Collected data
━━━━━━━━━━

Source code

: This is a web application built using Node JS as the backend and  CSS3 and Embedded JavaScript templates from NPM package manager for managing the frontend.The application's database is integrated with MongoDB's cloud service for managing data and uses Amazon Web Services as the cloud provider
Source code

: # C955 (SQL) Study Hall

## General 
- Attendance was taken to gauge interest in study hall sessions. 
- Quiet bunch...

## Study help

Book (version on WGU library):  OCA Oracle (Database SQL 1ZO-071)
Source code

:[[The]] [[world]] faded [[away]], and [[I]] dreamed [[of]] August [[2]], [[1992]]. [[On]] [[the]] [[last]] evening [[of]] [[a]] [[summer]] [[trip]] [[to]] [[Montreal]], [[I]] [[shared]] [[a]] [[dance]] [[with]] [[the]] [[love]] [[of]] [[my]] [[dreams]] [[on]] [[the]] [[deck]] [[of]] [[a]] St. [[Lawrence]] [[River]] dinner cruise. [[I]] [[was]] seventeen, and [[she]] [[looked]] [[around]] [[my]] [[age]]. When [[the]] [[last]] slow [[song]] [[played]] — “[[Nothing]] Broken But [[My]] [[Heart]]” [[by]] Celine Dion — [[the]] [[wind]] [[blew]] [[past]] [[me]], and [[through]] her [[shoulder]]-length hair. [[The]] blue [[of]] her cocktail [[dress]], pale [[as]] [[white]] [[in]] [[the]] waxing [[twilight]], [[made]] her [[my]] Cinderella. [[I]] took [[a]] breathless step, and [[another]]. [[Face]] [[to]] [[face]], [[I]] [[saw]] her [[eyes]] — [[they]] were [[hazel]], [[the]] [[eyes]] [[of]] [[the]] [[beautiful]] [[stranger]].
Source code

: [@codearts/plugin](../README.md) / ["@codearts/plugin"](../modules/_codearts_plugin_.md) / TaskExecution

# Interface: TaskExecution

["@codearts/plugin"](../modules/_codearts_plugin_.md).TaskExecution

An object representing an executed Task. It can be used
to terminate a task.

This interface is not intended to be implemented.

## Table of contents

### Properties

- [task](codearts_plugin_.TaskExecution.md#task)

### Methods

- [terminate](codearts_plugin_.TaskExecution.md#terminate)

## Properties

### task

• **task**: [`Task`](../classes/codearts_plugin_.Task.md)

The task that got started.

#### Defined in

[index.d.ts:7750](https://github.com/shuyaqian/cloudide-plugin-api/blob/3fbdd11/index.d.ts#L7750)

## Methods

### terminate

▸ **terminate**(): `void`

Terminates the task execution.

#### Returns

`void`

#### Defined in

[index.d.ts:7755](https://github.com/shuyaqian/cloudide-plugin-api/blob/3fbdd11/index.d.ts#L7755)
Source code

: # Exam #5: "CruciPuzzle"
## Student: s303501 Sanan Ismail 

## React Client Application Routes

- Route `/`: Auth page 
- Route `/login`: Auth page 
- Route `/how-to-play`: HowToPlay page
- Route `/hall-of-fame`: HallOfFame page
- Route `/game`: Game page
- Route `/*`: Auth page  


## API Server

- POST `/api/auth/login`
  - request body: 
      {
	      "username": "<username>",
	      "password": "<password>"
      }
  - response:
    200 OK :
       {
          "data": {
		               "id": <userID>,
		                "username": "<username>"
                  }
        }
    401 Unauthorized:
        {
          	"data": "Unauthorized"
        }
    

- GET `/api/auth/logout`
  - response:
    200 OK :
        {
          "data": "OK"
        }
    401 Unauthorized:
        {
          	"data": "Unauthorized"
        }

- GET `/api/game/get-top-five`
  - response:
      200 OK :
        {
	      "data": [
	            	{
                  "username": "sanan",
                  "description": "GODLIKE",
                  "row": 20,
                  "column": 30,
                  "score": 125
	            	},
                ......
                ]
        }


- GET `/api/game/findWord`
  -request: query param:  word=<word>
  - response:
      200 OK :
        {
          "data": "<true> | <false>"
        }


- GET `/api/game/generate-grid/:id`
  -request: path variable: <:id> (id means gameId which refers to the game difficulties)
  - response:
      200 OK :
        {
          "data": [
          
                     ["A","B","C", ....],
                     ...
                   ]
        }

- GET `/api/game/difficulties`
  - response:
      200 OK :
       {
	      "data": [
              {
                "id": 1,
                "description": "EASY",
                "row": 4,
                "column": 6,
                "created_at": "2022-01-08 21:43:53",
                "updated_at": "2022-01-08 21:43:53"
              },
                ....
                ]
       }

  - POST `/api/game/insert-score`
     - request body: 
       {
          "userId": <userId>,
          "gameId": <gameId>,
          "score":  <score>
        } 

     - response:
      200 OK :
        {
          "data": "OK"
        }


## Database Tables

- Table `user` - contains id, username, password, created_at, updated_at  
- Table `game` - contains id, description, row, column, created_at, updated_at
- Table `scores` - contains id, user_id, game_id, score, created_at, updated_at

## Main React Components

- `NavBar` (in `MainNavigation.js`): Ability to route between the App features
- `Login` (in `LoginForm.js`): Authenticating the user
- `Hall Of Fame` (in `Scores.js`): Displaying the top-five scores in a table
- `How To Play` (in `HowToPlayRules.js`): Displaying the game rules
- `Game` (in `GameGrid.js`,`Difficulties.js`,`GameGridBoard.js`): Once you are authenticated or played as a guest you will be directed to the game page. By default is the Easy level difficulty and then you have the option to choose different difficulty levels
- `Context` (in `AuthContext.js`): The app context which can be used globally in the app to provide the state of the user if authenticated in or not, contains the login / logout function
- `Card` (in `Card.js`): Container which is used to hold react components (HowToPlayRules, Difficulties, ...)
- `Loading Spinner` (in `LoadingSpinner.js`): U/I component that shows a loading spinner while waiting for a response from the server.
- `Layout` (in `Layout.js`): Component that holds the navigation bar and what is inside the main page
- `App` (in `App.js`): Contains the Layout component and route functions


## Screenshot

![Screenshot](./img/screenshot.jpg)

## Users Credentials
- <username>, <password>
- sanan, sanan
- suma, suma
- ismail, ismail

━━━━━━━━━━

▶ [Work instructions]: Copy out the source text from all of the data above, reproducing every line verbatim.

▶ [Task output]:
Source code

: This is a web application built using Node JS as the backend and  CSS3 and Embedded JavaScript templates from NPM package manager for managing the frontend.The application's database is integrated with MongoDB's cloud service for managing data and uses Amazon Web Services as the cloud provider
Source code

: # C955 (SQL) Study Hall

## General 
- Attendance was taken to gauge interest in study hall sessions. 
- Quiet bunch...

## Study help

Book (version on WGU library):  OCA Oracle (Database SQL 1ZO-071)
Source code

:[[The]] [[world]] faded [[away]], and [[I]] dreamed [[of]] August [[2]], [[1992]]. [[On]] [[the]] [[last]] evening [[of]] [[a]] [[summer]] [[trip]] [[to]] [[Montreal]], [[I]] [[shared]] [[a]] [[dance]] [[with]] [[the]] [[love]] [[of]] [[my]] [[dreams]] [[on]] [[the]] [[deck]] [[of]] [[a]] St. [[Lawrence]] [[River]] dinner cruise. [[I]] [[was]] seventeen, and [[she]] [[looked]] [[around]] [[my]] [[age]]. When [[the]] [[last]] slow [[song]] [[played]] — “[[Nothing]] Broken But [[My]] [[Heart]]” [[by]] Celine Dion — [[the]] [[wind]] [[blew]] [[past]] [[me]], and [[through]] her [[shoulder]]-length hair. [[The]] blue [[of]] her cocktail [[dress]], pale [[as]] [[white]] [[in]] [[the]] waxing [[twilight]], [[made]] her [[my]] Cinderella. [[I]] took [[a]] breathless step, and [[another]]. [[Face]] [[to]] [[face]], [[I]] [[saw]] her [[eyes]] — [[they]] were [[hazel]], [[the]] [[eyes]] [[of]] [[the]] [[beautiful]] [[stranger]].
Source code

: [@codearts/plugin](../README.md) / ["@codearts/plugin"](../modules/_codearts_plugin_.md) / TaskExecution

# Interface: TaskExecution

["@codearts/plugin"](../modules/_codearts_plugin_.md).TaskExecution

An object representing an executed Task. It can be used
to terminate a task.

This interface is not intended to be implemented.

## Table of contents

### Properties

- [task](codearts_plugin_.TaskExecution.md#task)

### Methods

- [terminate](codearts_plugin_.TaskExecution.md#terminate)

## Properties

### task

• **task**: [`Task`](../classes/codearts_plugin_.Task.md)

The task that got started.

#### Defined in

[index.d.ts:7750](https://github.com/shuyaqian/cloudide-plugin-api/blob/3fbdd11/index.d.ts#L7750)

## Methods

### terminate

▸ **terminate**(): `void`

Terminates the task execution.

#### Returns

`void`

#### Defined in

[index.d.ts:7755](https://github.com/shuyaqian/cloudide-plugin-api/blob/3fbdd11/index.d.ts#L7755)
Source code

: # Exam #5: "CruciPuzzle"
## Student: s303501 Sanan Ismail 

## React Client Application Routes

- Route `/`: Auth page 
- Route `/login`: Auth page 
- Route `/how-to-play`: HowToPlay page
- Route `/hall-of-fame`: HallOfFame page
- Route `/game`: Game page
- Route `/*`: Auth page  


## API Server

- POST `/api/auth/login`
  - request body: 
      {
	      "username": "<username>",
	      "password": "<password>"
      }
  - response:
    200 OK :
       {
          "data": {
		               "id": <userID>,
		                "username": "<username>"
                  }
        }
    401 Unauthorized:
        {
          	"data": "Unauthorized"
        }
    

- GET `/api/auth/logout`
  - response:
    200 OK :
        {
          "data": "OK"
        }
    401 Unauthorized:
        {
          	"data": "Unauthorized"
        }

- GET `/api/game/get-top-five`
  - response:
      200 OK :
        {
	      "data": [
	            	{
                  "username": "sanan",
                  "description": "GODLIKE",
                  "row": 20,
                  "column": 30,
                  "score": 125
	            	},
                ......
                ]
        }


- GET `/api/game/findWord`
  -request: query param:  word=<word>
  - response:
      200 OK :
        {
          "data": "<true> | <false>"
        }


- GET `/api/game/generate-grid/:id`
  -request: path variable: <:id> (id means gameId which refers to the game difficulties)
  - response:
      200 OK :
        {
          "data": [
          
                     ["A","B","C", ....],
                     ...
                   ]
        }

- GET `/api/game/difficulties`
  - response:
      200 OK :
       {
	      "data": [
              {
                "id": 1,
                "description": "EASY",
                "row": 4,
                "column": 6,
                "created_at": "2022-01-08 21:43:53",
                "updated_at": "2022-01-08 21:43:53"
              },
                ....
                ]
       }

  - POST `/api/game/insert-score`
     - request body: 
       {
          "userId": <userId>,
          "gameId": <gameId>,
          "score":  <score>
        } 

     - response:
      200 OK :
        {
          "data": "OK"
        }


## Database Tables

- Table `user` - contains id, username, password, created_at, updated_at  
- Table `game` - contains id, description, row, column, created_at, updated_at
- Table `scores` - contains id, user_id, game_id, score, created_at, updated_at

## Main React Components

- `NavBar` (in `MainNavigation.js`): Ability to route between the App features
- `Login` (in `LoginForm.js`): Authenticating the user
- `Hall Of Fame` (in `Scores.js`): Displaying the top-five scores in a table
- `How To Play` (in `HowToPlayRules.js`): Displaying the game rules
- `Game` (in `GameGrid.js`,`Difficulties.js`,`GameGridBoard.js`): Once you are authenticated or played as a guest you will be directed to the game page. By default is the Easy level difficulty and then you have the option to choose different difficulty levels
- `Context` (in `AuthContext.js`): The app context which can be used globally in the app to provide the state of the user if authenticated in or not, contains the login / logout function
- `Card` (in `Card.js`): Container which is used to hold react components (HowToPlayRules, Difficulties, ...)
- `Loading Spinner` (in `LoadingSpinner.js`): U/I component that shows a loading spinner while waiting for a response from the server.
- `Layout` (in `Layout.js`): Component that holds the navigation bar and what is inside the main page
- `App` (in `App.js`): Contains the Layout component and route functions


## Screenshot

![Screenshot](./img/screenshot.jpg)

## Users Credentials
- <username>, <password>
- sanan, sanan
- suma, suma
- ismail, ismail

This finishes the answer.